Problem set:
1 – Print the part of the blog entries between "I officially decided" and "Until next time.", inclusive.
2 – Continue the blog entries from the point where they stop.

Document section:
---*---

Friday, June 26, 2009

What a week

This summer has been full of many changes and surprises and it's only the end of June! I'm sitting here once again in the front office. I never seem to escape this desk. But it's okay, I kind of enjoy it and it keeps me away from working facilities.

I officially decided yesterday that I'm going to buy a new car. Mine has given me nothing but trouble this past week and it's stressed me out. I am in the process of searching for a new car and it's been fun looking and seeing what I can afford. I just bought my plane ticket home for July 7. Pretty excited.

I'm about 350 pages away from finished World Without End. It's good, but I'm ready to start some more books, like the book club books that Ashley and I are starting.

Well, back to work for 27 minutes.

Until next time.

Friday, June 12, 2009

"No temas, porque yo estoy contigo" Isaías 43:5

"I am the LORD, your Holy One, Isreal's Creator, your King" Isaiah 43:15

I guess it's only appropriate when you've been in such a good place for things to be rattled to be reminded of who God is and how much He is alive and working in your life. Right? I guess I had one of those moments last night during our cookout Bible study. We were looking at Ephesians 1:1-14. I've read part of Ephesians before and enjoyed it, but last night, something just wasn't sitting well.

---*---

(Dataset excerpts)
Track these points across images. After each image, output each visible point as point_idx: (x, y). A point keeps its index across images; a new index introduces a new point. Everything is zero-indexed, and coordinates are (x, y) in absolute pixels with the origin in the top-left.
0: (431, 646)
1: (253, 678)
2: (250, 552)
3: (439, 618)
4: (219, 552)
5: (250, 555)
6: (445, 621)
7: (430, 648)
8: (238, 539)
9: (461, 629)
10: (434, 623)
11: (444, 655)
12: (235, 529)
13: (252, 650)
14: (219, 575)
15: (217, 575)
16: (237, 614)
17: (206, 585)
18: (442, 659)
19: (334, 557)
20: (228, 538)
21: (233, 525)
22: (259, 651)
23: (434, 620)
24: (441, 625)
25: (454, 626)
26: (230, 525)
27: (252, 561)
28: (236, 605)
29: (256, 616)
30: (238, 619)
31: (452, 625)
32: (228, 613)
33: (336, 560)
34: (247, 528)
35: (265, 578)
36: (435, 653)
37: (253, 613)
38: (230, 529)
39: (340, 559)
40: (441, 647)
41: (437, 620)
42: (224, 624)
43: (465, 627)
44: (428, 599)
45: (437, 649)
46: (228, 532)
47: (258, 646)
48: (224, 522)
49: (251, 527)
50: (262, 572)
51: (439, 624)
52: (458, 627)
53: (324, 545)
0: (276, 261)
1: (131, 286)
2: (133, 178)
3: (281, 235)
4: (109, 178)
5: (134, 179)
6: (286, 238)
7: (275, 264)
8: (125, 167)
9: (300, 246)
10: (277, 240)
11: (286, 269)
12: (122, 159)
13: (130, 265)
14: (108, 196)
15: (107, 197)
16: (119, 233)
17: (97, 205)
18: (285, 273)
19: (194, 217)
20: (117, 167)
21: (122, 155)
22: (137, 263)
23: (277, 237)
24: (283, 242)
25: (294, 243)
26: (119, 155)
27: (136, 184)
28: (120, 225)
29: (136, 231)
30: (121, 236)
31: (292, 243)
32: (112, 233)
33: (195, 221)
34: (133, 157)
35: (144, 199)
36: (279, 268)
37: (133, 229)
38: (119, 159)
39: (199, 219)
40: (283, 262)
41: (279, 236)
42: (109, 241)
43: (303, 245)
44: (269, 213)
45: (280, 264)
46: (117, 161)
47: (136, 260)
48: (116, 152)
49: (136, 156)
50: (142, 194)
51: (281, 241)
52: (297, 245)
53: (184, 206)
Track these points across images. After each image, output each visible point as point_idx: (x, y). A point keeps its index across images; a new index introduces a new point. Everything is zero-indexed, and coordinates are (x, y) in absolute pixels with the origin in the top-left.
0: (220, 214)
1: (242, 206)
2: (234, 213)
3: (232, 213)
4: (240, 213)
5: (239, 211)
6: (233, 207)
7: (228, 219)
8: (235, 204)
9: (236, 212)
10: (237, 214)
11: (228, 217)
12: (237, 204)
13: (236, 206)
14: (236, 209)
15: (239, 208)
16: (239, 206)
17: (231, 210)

---*---

Answers by item:
1 –
I officially decided yesterday that I'm going to buy a new car. Mine has given me nothing but trouble this past week and it's stressed me out. I am in the process of searching for a new car and it's been fun looking and seeing what I can afford. I just bought my plane ticket home for July 7. Pretty excited.

I'm about 350 pages away from finished World Without End. It's good, but I'm ready to start some more books, like the book club books that Ashley and I are starting.

Well, back to work for 27 minutes.

Until next time.

2 –
Predestination v. Free Will. How many times has it been debated? How many churches have split because of this? I don't have the answers to those questions, but I can tell you last night it ripped apart my head. Throughout the entire discussion I sat there writing all over this paper this dialogue I was having in my head. I'm not going to go into detail about what I was writing (if you want to know, ask me) because it would take too long and need to be translated (yes, I wrote it in Spanish). Needless to say, it really bothered me and I'm still not quite over it. Throughout all of it I am praying that I would be hearing the voice of truth and not just going on this winding road alone. I wish I had been listening to the discussion, though. It sounded like a lot of great things were said and discussed.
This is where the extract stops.